With the announcement of yesterday’s launch, The Washington Post quotes Hachette CEO David Young:

“We received clearance for Bookish, but every time any of us talk about something we have to conform to the DOJ rules,” Young says. “We aren’t behaving any differently than we were before, we just have to make sure that formal procedures are followed, like writing up a log after any meeting.”

So now that it’s here, what will it do?

That’s a bit of a tricky question to answer. Originally, it seemed that Bookish was some industry consultant’s solution for the decline of the big six’s ability to reach and influence readers (while Bookish is funded by only three major publishers, it will feature books from sixteen other publishers including Random House and Scholastic). With the decline of physical stores, book review sections, and the effectiveness of print advertising, publishers decided that the answer to creating discoverability online was a “recommendation engine”— something more accurate and literary than Amazon’s suggestion algorithm. Parlaying that buzz word “discoverability” into something publishers could throw their support behind, the idea for Bookish was born.

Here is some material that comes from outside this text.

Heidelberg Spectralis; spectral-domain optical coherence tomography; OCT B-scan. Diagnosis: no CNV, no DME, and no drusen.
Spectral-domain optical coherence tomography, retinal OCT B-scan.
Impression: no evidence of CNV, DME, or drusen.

Since the original conception of Bookish, the book discoverability  idea has evolved. At one point last year, editors at participating houses were asked to provide “comp titles” — books similar to a given title in content and style — to populate the recommendation engine, which appears to be the main factor so far in their “proprietary algorithm.” According to the  New York Times:

One of the biggest adjustments to the original plan has been the evolution of the site’s book recommendation engine, which its creators argue will be the most sophisticated available.

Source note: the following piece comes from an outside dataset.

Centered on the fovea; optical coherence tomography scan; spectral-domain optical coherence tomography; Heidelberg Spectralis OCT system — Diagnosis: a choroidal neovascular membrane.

Instead of relying essentially on the taste of other customers with similar preferences, as most recommendation engines do, Bookish’s tool takes into account critical reviews and awards. Eventually it will even reflect the insights derived from a reader’s own nuanced description of books — for example, that the reader found a book to be exciting but unsatisfying.

Bookish announcements have emphasized that the editorial content of the site, which is independently created and curated by Bookish’s seven staff editors (out of 22 total employees), is meant to draw in more readers. Part of the strategy will also be to populate the site with marketing materials from publishers — author videos, Q&As, extra essays — that online retailers like Amazon and Barnes and Nobles either charge exorbitant fees for or no longer accept.

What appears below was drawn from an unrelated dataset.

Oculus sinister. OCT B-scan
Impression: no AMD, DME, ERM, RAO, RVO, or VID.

Publishers create a lot of marketing materials for online retailers and those retailers use those materials based on their own desires. You can make an author video and they won’t necessarily put it on their site,” says Simon & Schuster CEO Carolyn Reidy.

But while Bookish was ostensibly created to compete with Amazon (Bookish announcements discourage this idea), it is retailer agnostic in the sense that it links to six online stores (including Amazon, Barnes and Noble, Books a Million, the iBookstore, indieBound, and Kobo). Some books have an “add to cart” button, which allows ordering from Baker & Taylor through the Bookish site.

So let’s try it out. On the home page, Bookish invites me to type in the title of a book I love. Okay, History of Love by Nicole Krauss. I press enter. Three of the recommendations I get back — Songs for the Butcher’s Daughter by Peter Manseau, The Chef’s Apprentice by Elle Newmark, Drawing in the Dust by Zoe Klein — are all apparently “Editor’s picks” according to the icon above them. One is available for sale directly from the Bookish website, for the others I’d have to choose an online retailer.And they are all also published by Simon & Schuster. Coincidence?

 

 

Claire Kelley is the Director of Library and Academic Marketing at Melville House.